Protecting Your Privacy During a Job Search

Q. Employers are asking for way too much information. I don’t want to provide my Social Security number and other personal information online. People lose laptops; hackers gain access to credit card information. I don’t think anything is confidential or secure. What else can I do and still be considered for the job?

A. Job seekers are often concerned about the privacy of the personal information they disclose in the job application process, including addresses, phone numbers, and Social Security numbers. Given the increasing threat of data breaches and identity theft, applicants justifiably wonder what their privacy rights are in the employment application process, and what prospective employers are doing to secure their personal information.


Many people share your concern about providing their Social Security number and other personal information in an employment application, and are very concerned about whether information is safeguarded after it is submitted.

I consulted Attorney Corey M. Dennis at Governo Law Firm LLC in Boston, an expert in data privacy and security laws, for guidance in addressing these issues. He explained that job seekers are not required to provide their Social Security number or other personal information in employment applications, but refusing to do so may hurt their chances of securing the position. “In the job application process, certain areas are off limits,” he noted. Inquiries regarding marital status, membership in protected classes (e.g., race, national origin), and criminal history—are generally prohibited as part of the initial employment screening process.
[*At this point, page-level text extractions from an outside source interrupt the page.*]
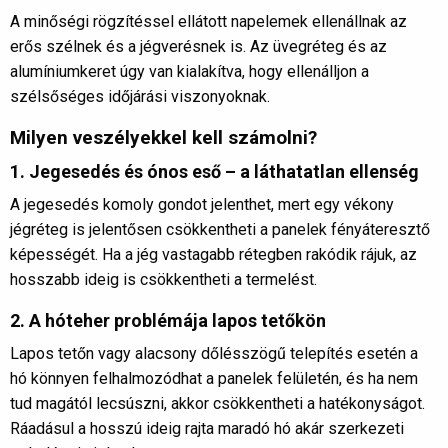
A minőségi rögzítéssel ellátott napelemek ellenállnak az
erős szélnek és a jégverésnek is. Az üvegréteg és az
alumíniumkeret úgy van kialakítva, hogy ellenálljon a
szélsőséges időjárási viszonyoknak.
Milyen veszélyekkel kell számolni?
1. Jegesedés és ónos eső – a láthatatlan ellenség
A jegesedés komoly gondot jelenthet, mert egy vékony
jégréteg is jelentősen csökkentheti a panelek fényáteresztő
képességét. Ha a jég vastagabb rétegben rakódik rájuk, az
hosszabb ideig is csökkentheti a termelést.
2. A hóteher problémája lapos tetőkön
Lapos tetőn vagy alacsony dőlésszögű telepítés esetén a
hó könnyen felhalmozódhat a panelek felületén, és ha nem
tud magától lecsúszni, akkor csökkentheti a hatékonyságot.
Ráadásul a hosszú ideig rajta maradó hó akár szerkezeti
“Prospective employers are generally permitted to request Social Security numbers from job applicants,” explained Dennis. But you may not need to provide that information in an initial employment application. The better practice for companies is to request this information later in the job application process (e.g., to conduct a background check), and for potential employees to wait until then to provide it.

According to Attorney Dennis, Massachusetts has one of the most burdensome state data security law frameworks in the country, requiring all businesses handling personal information of Massachusetts residents to maintain extensive safeguards, document those safeguards in a comprehensive written policy, and train employees on data security practices. Companies face a complex patchwork of state and federal data security laws designed to protect personal information of individuals. Other states have enacted laws specifically intended to protect the privacy of Social Security numbers. For example, in Connecticut, businesses collecting Social Security numbers must create a privacy policy establishing safeguards for that information.


Data privacy practices vary from company to company. “Not all businesses are in compliance with these laws, and data breaches do happen,” said Dennis. For instance, just last week, Salem State University reported a data breach affecting 25,000 current and former employees and students, while The Wall Street Journal and The New York Times and Barnes & Noble also reported recent data breaches. Applicants should tread carefully when providing personal information, particularly Social Security numbers, in the job application process; companies will continue to try and protect their data and more laws will restrict how the information is maintained, but there is no guarantee this information won’t be compromised.

Before providing Social Security numbers, job seekers should perform due diligence to ensure that they are applying with a reputable company and through a secure method. Social Security numbers should not be submitted by email, and if submitted through a website, the applicant should ensure that the web page is secure (i.e., begins with “https”). While companies today must maintain extensive security measures to prevent data breaches, job seekers should take these additional precautions to protect themselves from the risk of identity theft.